Work to be completed: Pictures aside, repeat the listing below exactly.

===== Data provided =====

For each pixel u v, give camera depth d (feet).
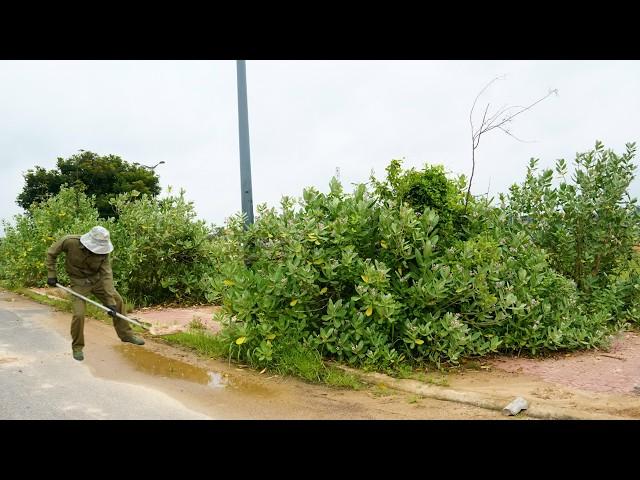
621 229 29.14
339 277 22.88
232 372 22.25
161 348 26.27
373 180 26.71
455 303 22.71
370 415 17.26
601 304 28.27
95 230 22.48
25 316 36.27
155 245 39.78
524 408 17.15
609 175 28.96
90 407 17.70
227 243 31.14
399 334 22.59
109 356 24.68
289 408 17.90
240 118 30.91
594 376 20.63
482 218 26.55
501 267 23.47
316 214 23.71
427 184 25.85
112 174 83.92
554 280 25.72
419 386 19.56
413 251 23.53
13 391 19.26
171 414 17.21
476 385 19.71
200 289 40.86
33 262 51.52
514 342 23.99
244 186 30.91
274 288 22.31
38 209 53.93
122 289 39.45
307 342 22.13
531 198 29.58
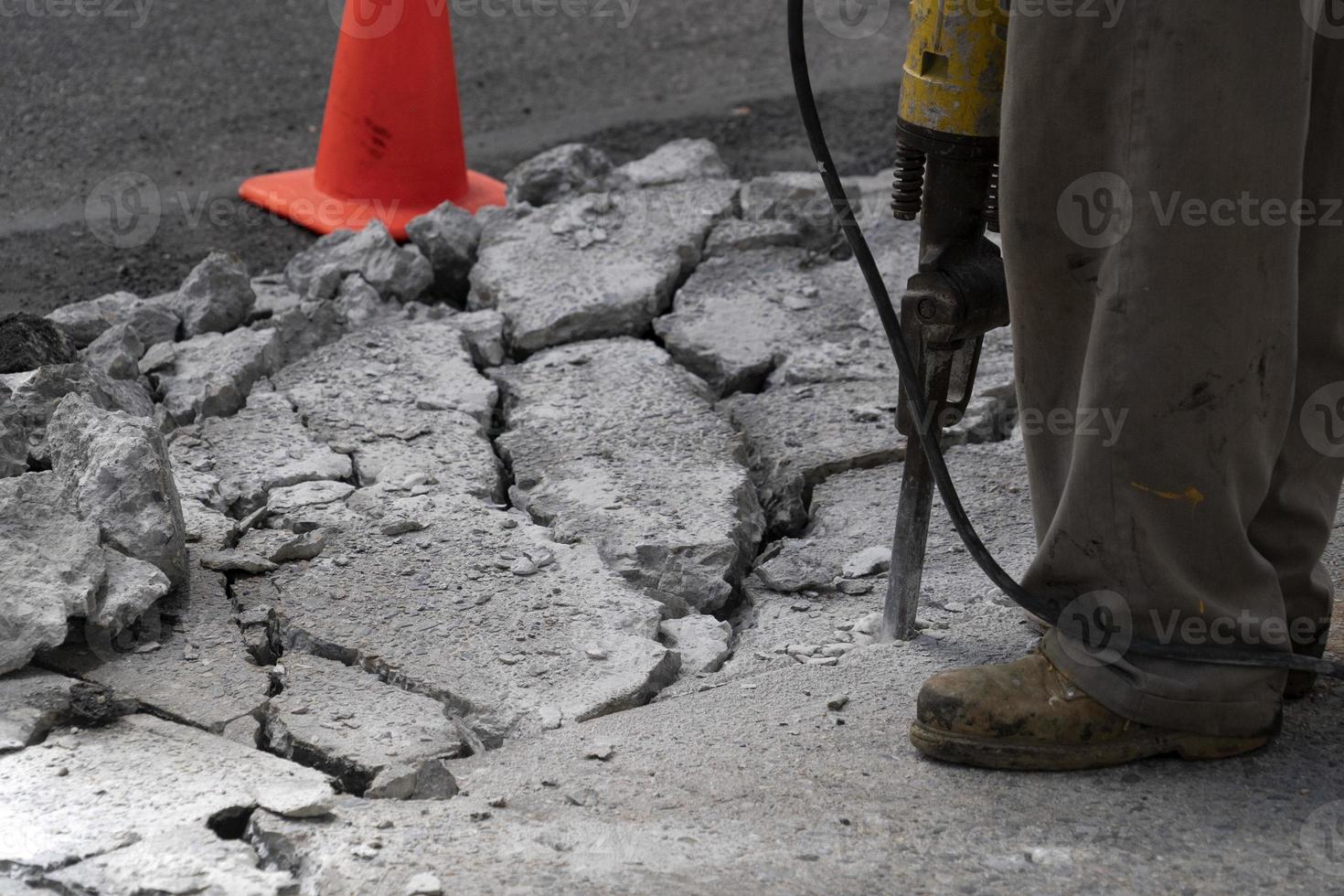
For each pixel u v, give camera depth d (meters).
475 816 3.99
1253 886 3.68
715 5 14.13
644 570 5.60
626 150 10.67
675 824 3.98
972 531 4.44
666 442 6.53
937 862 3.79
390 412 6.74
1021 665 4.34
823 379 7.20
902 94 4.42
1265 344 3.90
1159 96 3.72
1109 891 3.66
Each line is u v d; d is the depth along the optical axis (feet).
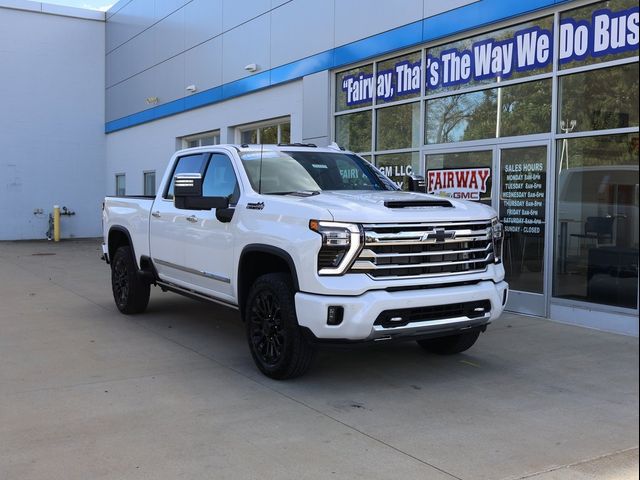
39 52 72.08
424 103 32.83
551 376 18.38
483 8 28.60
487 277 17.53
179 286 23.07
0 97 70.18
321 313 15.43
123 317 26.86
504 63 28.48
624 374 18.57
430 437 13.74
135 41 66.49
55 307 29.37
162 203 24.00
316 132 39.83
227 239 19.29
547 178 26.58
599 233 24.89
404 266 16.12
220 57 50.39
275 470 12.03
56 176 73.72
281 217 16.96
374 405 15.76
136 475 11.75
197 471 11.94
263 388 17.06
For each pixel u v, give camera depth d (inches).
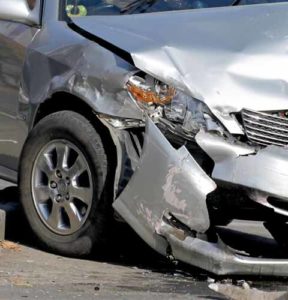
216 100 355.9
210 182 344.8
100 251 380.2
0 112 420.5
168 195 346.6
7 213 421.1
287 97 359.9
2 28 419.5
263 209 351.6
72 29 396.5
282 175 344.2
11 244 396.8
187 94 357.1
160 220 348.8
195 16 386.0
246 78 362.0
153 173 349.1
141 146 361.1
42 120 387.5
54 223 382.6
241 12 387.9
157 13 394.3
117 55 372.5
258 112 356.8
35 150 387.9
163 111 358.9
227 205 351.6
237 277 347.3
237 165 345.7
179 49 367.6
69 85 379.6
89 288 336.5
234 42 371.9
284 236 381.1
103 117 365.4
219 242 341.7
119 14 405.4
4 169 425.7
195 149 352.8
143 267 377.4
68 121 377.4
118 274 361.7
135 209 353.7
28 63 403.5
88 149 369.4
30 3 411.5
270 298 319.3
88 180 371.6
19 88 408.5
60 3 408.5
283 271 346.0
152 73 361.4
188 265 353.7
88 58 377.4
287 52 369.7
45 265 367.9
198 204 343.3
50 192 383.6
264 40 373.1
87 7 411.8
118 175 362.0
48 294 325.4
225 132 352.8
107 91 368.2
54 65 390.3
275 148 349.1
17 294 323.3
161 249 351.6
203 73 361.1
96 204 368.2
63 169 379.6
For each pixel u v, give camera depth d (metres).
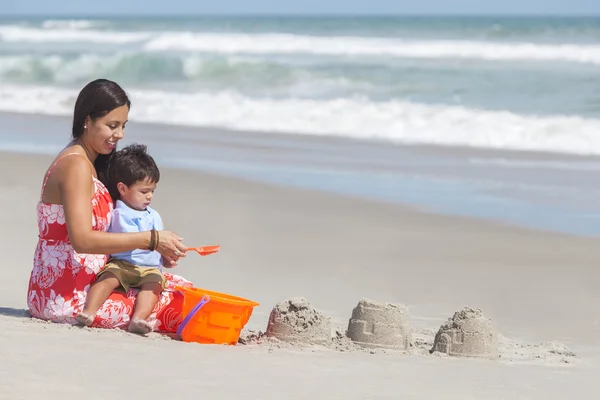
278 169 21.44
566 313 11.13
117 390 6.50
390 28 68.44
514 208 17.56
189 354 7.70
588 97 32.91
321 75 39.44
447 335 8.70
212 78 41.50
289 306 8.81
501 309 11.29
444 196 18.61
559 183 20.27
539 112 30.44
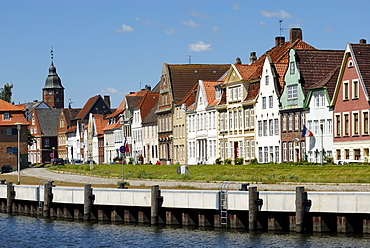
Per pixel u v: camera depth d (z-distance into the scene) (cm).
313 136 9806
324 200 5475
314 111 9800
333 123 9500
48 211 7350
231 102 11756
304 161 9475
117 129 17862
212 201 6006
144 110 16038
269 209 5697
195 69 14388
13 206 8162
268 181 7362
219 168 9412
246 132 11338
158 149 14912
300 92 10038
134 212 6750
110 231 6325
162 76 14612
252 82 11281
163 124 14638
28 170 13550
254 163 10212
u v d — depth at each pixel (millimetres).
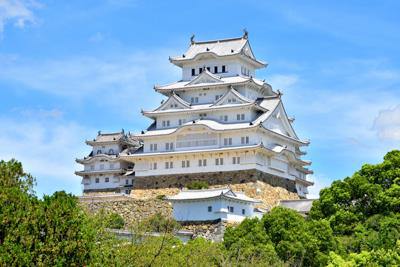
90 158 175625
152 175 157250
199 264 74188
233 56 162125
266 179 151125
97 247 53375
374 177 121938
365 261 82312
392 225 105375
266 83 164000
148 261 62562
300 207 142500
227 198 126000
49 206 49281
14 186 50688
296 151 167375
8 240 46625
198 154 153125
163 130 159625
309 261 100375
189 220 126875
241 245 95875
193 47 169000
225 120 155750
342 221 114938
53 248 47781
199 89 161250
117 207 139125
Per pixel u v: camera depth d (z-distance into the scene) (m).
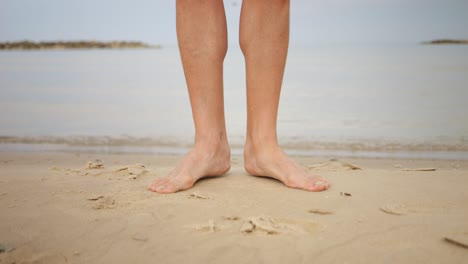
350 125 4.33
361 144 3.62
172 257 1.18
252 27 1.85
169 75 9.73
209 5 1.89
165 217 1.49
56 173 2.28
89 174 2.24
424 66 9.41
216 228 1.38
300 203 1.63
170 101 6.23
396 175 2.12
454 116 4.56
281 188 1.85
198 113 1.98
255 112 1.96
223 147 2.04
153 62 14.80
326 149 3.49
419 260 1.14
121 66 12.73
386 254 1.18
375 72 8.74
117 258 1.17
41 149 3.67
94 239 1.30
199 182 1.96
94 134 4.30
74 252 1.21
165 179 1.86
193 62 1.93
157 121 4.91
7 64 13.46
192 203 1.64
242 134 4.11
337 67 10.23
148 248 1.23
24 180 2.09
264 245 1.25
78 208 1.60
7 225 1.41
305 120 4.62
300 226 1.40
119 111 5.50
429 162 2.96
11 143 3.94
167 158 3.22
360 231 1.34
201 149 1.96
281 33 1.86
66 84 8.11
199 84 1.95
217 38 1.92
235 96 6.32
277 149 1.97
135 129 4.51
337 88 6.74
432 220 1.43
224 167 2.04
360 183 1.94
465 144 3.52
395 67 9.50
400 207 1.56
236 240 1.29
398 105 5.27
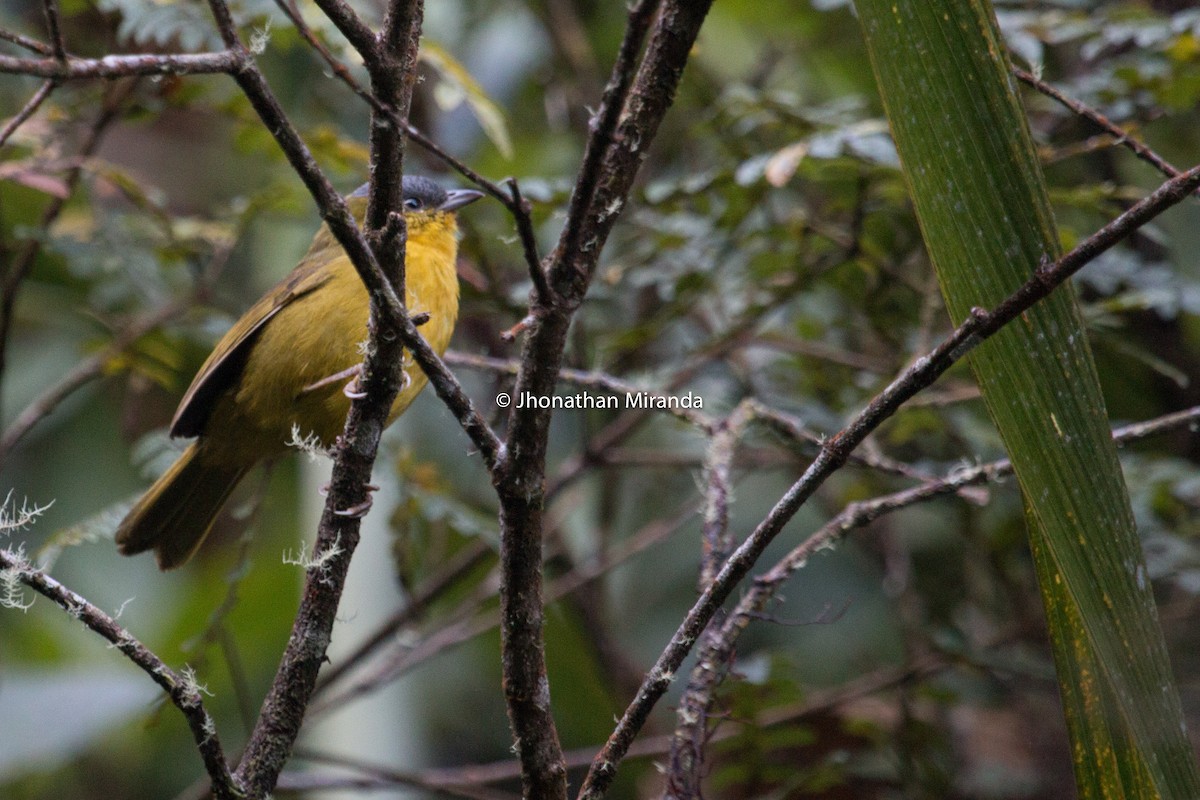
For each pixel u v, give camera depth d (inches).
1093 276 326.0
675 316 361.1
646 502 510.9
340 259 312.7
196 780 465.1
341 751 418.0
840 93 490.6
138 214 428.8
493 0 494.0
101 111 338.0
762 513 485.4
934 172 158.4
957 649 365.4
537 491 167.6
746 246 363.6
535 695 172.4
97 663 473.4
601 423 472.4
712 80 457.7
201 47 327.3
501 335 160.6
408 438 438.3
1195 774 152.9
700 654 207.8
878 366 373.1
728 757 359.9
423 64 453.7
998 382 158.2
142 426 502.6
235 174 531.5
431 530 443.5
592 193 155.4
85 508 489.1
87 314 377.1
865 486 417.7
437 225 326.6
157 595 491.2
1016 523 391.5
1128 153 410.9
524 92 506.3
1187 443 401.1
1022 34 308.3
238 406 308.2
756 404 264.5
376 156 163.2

=====

Answer to this exercise:
For each pixel u v, give camera depth d (feet).
621 229 29.14
339 277 22.88
232 372 22.25
161 348 26.27
373 180 26.71
455 303 22.71
370 415 17.26
601 304 28.27
95 230 22.48
25 316 36.27
155 245 39.78
524 408 17.15
609 175 28.96
90 407 17.70
227 243 31.14
399 334 22.59
109 356 24.68
289 408 17.90
240 118 30.91
594 376 20.63
482 218 26.55
501 267 23.47
316 214 23.71
427 184 25.85
112 174 83.92
554 280 25.72
419 386 19.56
413 251 23.53
13 391 19.26
171 414 17.21
476 385 19.71
200 289 40.86
33 262 51.52
514 342 23.99
244 186 30.91
274 288 22.31
38 209 53.93
122 289 39.45
307 342 22.13
531 198 29.58
For each pixel u v, give camera depth d (meters).
475 816 3.99
1253 886 3.68
715 5 14.13
644 570 5.60
626 150 10.67
675 824 3.98
972 531 4.44
666 442 6.53
937 862 3.79
390 412 6.74
1021 665 4.34
823 379 7.20
902 94 4.42
1265 344 3.90
1159 96 3.72
1109 891 3.66
Each line is u v d; d is the depth along the optical axis (feet).
39 52 72.08
424 103 32.83
551 376 18.38
483 8 28.60
487 277 17.53
179 286 23.07
0 97 70.18
321 313 15.43
123 317 26.86
504 63 28.48
624 374 18.57
430 437 13.74
135 41 66.49
55 307 29.37
162 203 24.00
316 132 39.83
227 239 19.29
547 178 26.58
599 233 24.89
404 266 16.12
220 57 50.39
275 470 12.03
56 176 73.72
281 217 16.96
374 405 15.76
136 475 11.75
197 471 11.94
263 388 17.06
For each pixel u v, give camera depth d (inches).
216 100 355.9
210 182 344.8
100 251 380.2
0 112 420.5
168 195 346.6
7 213 421.1
287 97 359.9
2 28 419.5
263 209 351.6
72 29 396.5
282 175 344.2
11 244 396.8
187 94 357.1
160 220 348.8
195 16 386.0
246 78 362.0
153 173 349.1
141 146 361.1
42 120 387.5
54 223 382.6
241 12 387.9
157 13 394.3
117 55 372.5
258 112 356.8
35 150 387.9
163 111 358.9
227 205 351.6
237 277 347.3
237 165 345.7
179 49 367.6
69 85 379.6
89 288 336.5
234 42 371.9
284 236 381.1
103 117 365.4
219 242 341.7
119 14 405.4
4 169 425.7
195 149 352.8
143 267 377.4
68 121 377.4
118 274 361.7
135 209 353.7
28 63 403.5
88 149 369.4
30 3 411.5
270 298 319.3
88 180 371.6
19 88 408.5
60 3 408.5
283 271 346.0
152 73 361.4
188 265 353.7
88 58 377.4
287 52 369.7
45 265 367.9
198 204 343.3
50 192 383.6
264 40 373.1
87 7 411.8
118 175 362.0
48 294 325.4
225 132 352.8
107 91 368.2
54 65 390.3
275 148 349.1
17 294 323.3
161 249 351.6
203 73 361.1
96 204 368.2
63 169 379.6
For each pixel u v, give camera depth d (metres).
278 169 21.44
566 313 11.13
117 390 6.50
390 28 68.44
514 208 17.56
189 354 7.70
588 97 32.91
321 75 39.44
447 335 8.70
212 78 41.50
289 306 8.81
501 309 11.29
444 196 18.61
559 183 20.27
539 112 30.44
Per pixel u v: camera depth d (z-distance into the scene) (cm).
313 136 9806
324 200 5475
314 111 9800
333 123 9500
48 211 7350
231 102 11756
304 161 9475
117 129 17862
212 201 6006
144 110 16038
269 209 5697
195 69 14388
13 206 8162
268 181 7362
219 168 9412
246 132 11338
158 149 14912
300 92 10038
134 212 6750
110 231 6325
162 76 14612
252 82 11281
163 124 14638
28 170 13550
254 163 10212
u v d — depth at each pixel (millimetres).
90 158 175625
152 175 157250
199 264 74188
233 56 162125
266 179 151125
97 247 53375
374 177 121938
365 261 82312
392 225 105375
266 83 164000
148 261 62562
300 207 142500
227 198 126000
49 206 49281
14 186 50688
296 151 167375
8 240 46625
198 154 153125
163 130 159625
309 261 100375
189 220 126875
241 245 95875
193 47 169000
225 120 155750
342 221 114938
53 248 47781
199 89 161250
117 207 139125
Per pixel u v: camera depth d (z-distance into the scene) (m).
350 125 4.33
361 144 3.62
172 257 1.18
252 27 1.85
169 75 9.73
209 5 1.89
165 217 1.49
56 173 2.28
89 174 2.24
424 66 9.41
216 228 1.38
300 203 1.63
170 101 6.23
396 175 2.12
454 116 4.56
281 188 1.85
198 113 1.98
255 112 1.96
223 147 2.04
153 62 14.80
326 149 3.49
419 260 1.14
121 66 12.73
386 254 1.18
375 72 8.74
117 258 1.17
41 149 3.67
94 239 1.30
199 182 1.96
94 134 4.30
74 252 1.21
165 179 1.86
193 62 1.93
157 121 4.91
7 64 13.46
192 203 1.64
242 134 4.11
337 67 10.23
148 248 1.23
24 180 2.09
264 245 1.25
78 208 1.60
7 225 1.41
305 120 4.62
300 226 1.40
119 111 5.50
429 162 2.96
11 143 3.94
167 158 3.22
360 231 1.34
201 149 1.96
281 33 1.86
66 84 8.11
199 84 1.95
217 38 1.92
235 96 6.32
277 149 1.97
135 129 4.51
337 88 6.74
432 220 1.43
224 167 2.04
360 183 1.94
465 144 3.52
395 67 9.50
400 207 1.56
236 240 1.29
398 105 5.27
For each pixel u v, give camera depth d (inches).
1093 276 326.0
675 316 361.1
646 502 510.9
340 259 312.7
196 780 465.1
341 751 418.0
840 93 490.6
138 214 428.8
493 0 494.0
101 111 338.0
762 513 485.4
934 172 158.4
957 649 365.4
537 491 167.6
746 246 363.6
535 695 172.4
97 663 473.4
601 423 472.4
712 80 457.7
201 47 327.3
501 335 160.6
408 438 438.3
1195 774 152.9
700 654 207.8
878 366 373.1
728 757 359.9
423 64 453.7
998 382 158.2
142 426 502.6
235 174 531.5
431 530 443.5
592 193 155.4
85 508 489.1
87 314 377.1
865 486 417.7
437 225 326.6
157 595 491.2
1016 523 391.5
1128 153 410.9
524 92 506.3
1187 443 401.1
1022 34 308.3
238 406 308.2
756 404 264.5
376 156 163.2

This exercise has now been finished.